'The Wave' has familiar disaster movie tropes in a Scandinavian setting

'Wave' centers on geologist Kristian (Kristoffer Joner), who along with his family must deal with a catastrophic event when a wave slams into their town.

Courtesy of Magnolia Pictures
Geologist Kristian (Kristoffer Joner) must fight to get villagers to higher ground in ‘The Wave.'

Are you ready for “The Wave,” the first Norwegian disaster movie? Depending on how you look at it, the notion that the Scandinavians are finally taking up a genre normally reserved for Hollywood schlockmeisters is cause for either elation or woe.

I’m sort of in the middle on this: Only a pointy-headed aesthete (which I occasionally am) would argue that Norwegians must stick to making small-scale, humancentric dramas. On the other hand, I’m not exactly craving the Hollywoodization of Norse cinema. And besides, Hollywood already does this sort of thing better (or at least louder) than anybody else.

Having laid out my qualms in advance, I am happy to report that “The Wave,” directed by Roar Uthaug, is pretty good. It’s also pretty strange. At least for American viewers – and Norwegians, too? – experiencing all these familiar disaster movie tropes in a Scandinavian setting, even on a relatively low budget, can be weirdly disorienting.

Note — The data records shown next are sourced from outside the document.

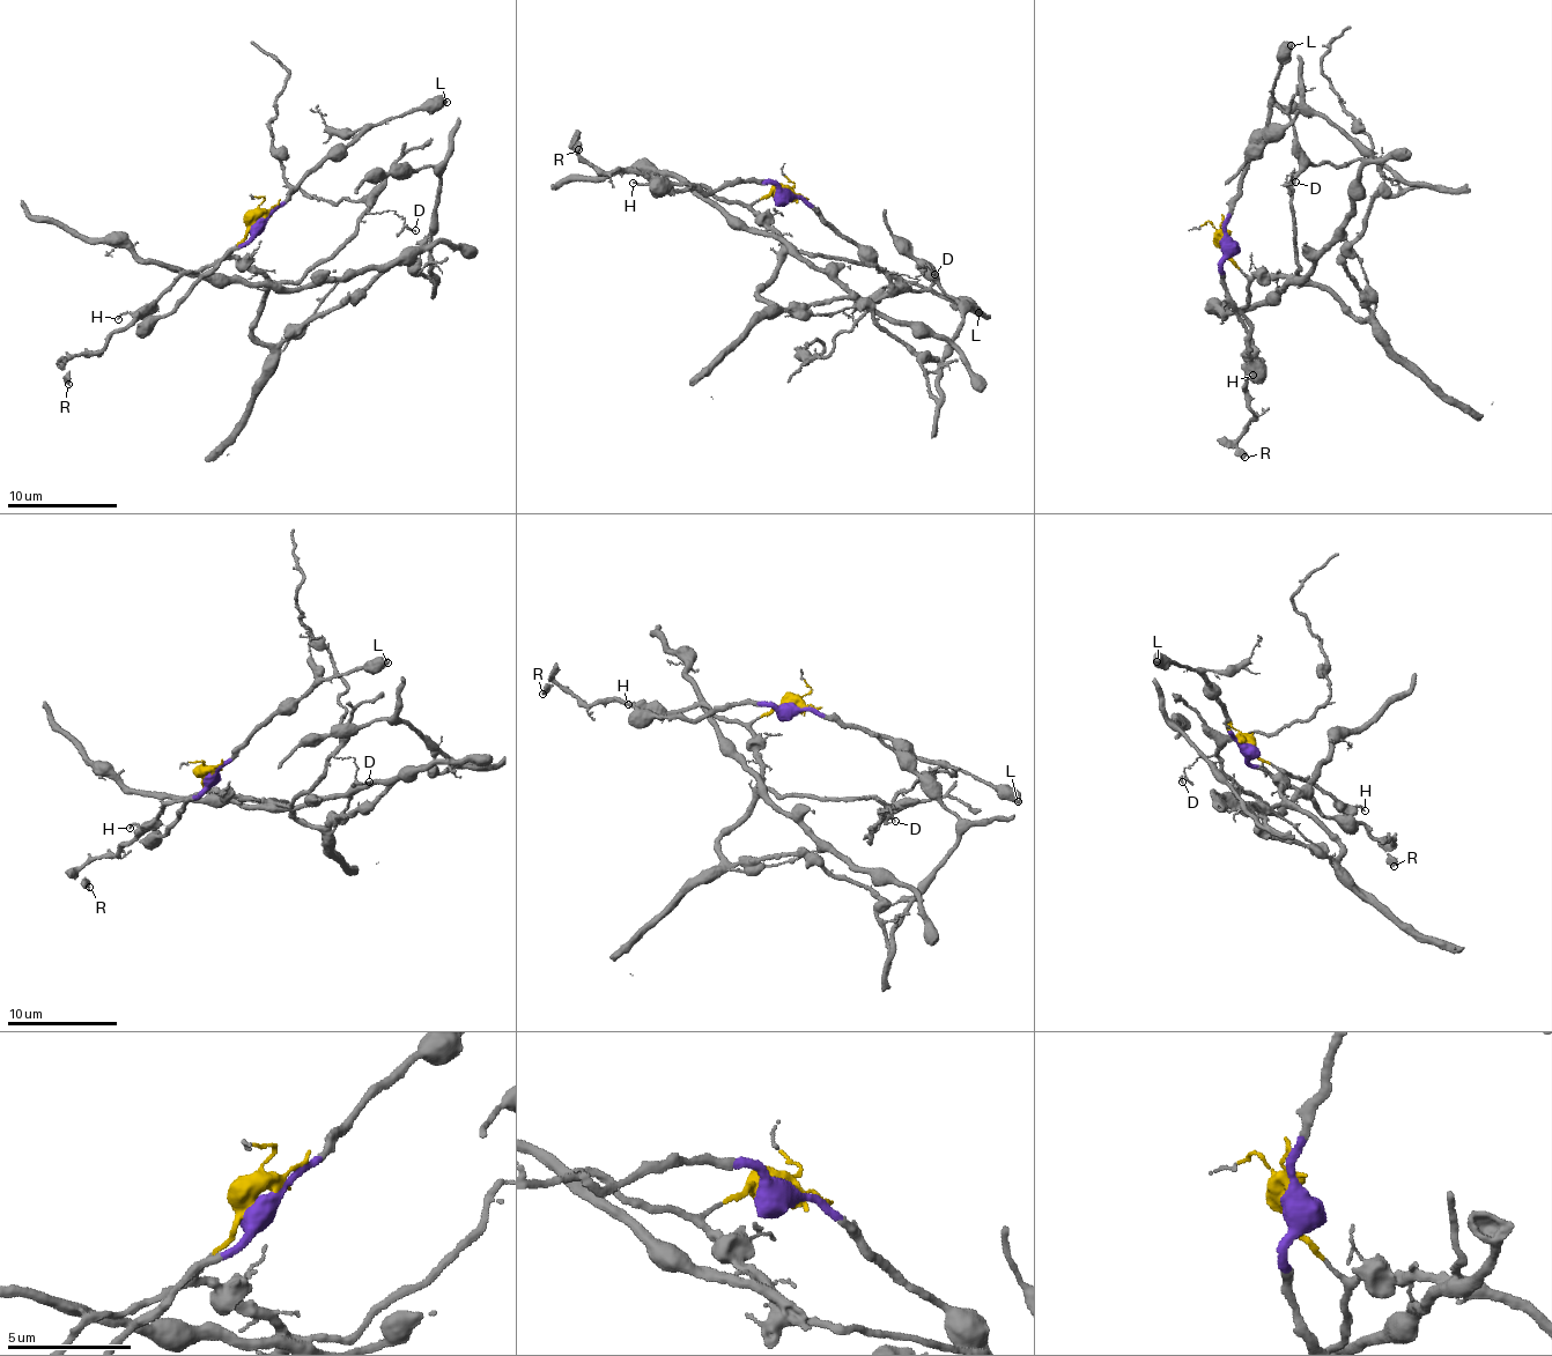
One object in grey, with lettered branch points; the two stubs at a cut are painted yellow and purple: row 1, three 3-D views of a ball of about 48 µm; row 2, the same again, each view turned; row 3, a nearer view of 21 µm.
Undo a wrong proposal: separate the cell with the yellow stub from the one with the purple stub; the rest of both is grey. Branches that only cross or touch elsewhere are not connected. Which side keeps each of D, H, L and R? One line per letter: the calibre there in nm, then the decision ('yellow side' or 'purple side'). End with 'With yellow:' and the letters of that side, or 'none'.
D: 100 nm thick; yellow side
H: 120 nm thick; yellow side
L: 550 nm thick; purple side
R: 440 nm thick; yellow side
With yellow: D, H, R

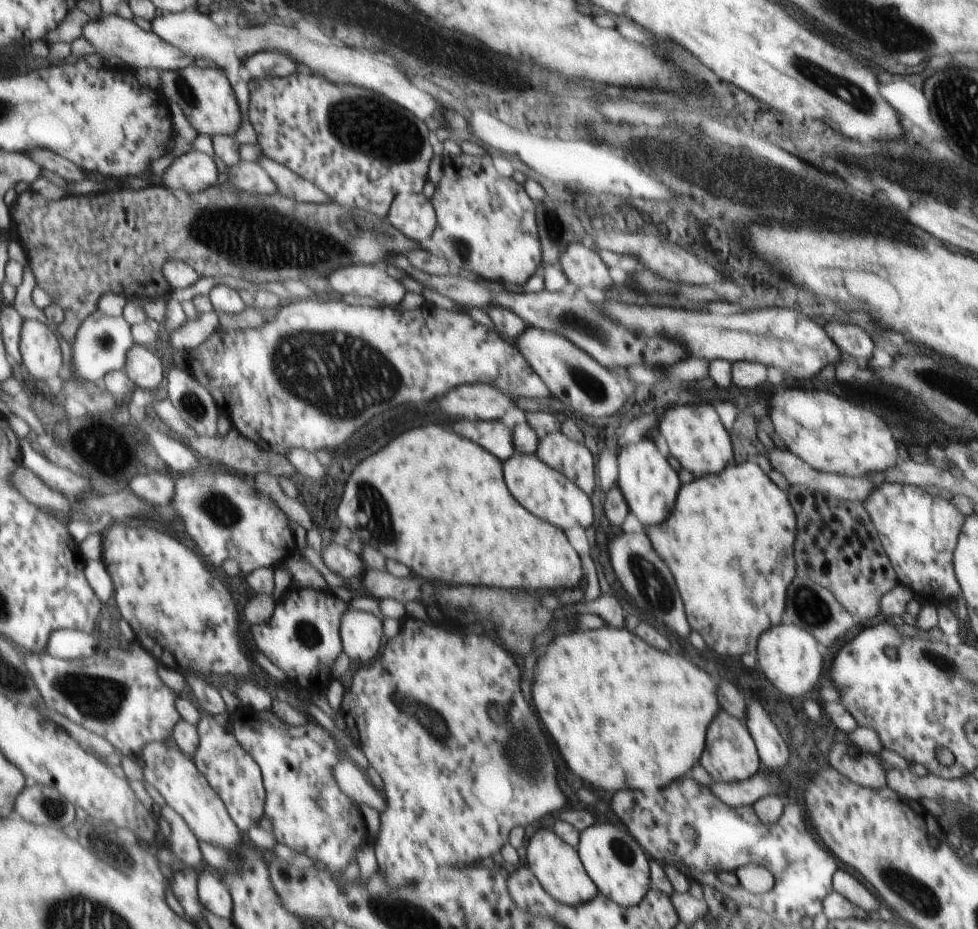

The action takes place in Geiranger, a small mountain community that, back in 1905, suffered a catastrophic rock slide. In other words, as all disaster movie aficionados can tell you, the town is poised for another one. Geologist Kristian (Kristoffer Joner), who lives with his wife and two children on a nearby remote fjord, works at an early-warning center. It’s his job to know about these things, or at least it was, since he’s getting ready to pack up and move to the big city for a lucrative oil company job. 

But just as he is about to head out, we hear from his co-workers the inevitable line: “Something strange happened in the groundwater today.” As if this weren’t bad enough, we soon hear, “We’re getting some weird data.” Kristian, sensing trouble, urges his co-workers to sound the alarm and shut down the town.

Since a tsunami-causing rock slide would leave about 10 minutes for everyone in the town to scramble to higher ground, he has a point. But Geiranger is also a tourist town – all those scenic fjords! – and Kristian is overruled, although at least his warnings are investigated. In a Hollywood disaster movie, the warnings would be pooh-poohed. This part of “The Wave” also borrows liberally from “Jaws” – just substitute Martha’s Vineyard for Geiranger and sharks for mountains. If you’re gonna steal, steal from the best.

As fate would have it, Kristian’s wife, Idun (Ane Dahl Torp), works at the local resort hotel. Once the 200-foot wave slams into the mountain gorge at dawn, she does a heroic job of staying alive in a flooded bomb shelter beneath the hotel. Will Kristian rescue his family? How long can he hold his breath under water? I’ll put it this way: Unlike most Hollywood disaster movies, “The Wave” doesn’t appear to be set up for a sequel. I wouldn’t rule it out, though. If you’re going to go Hollywood, why not go all the way? Grade: B (Rated R for some language and disaster images.)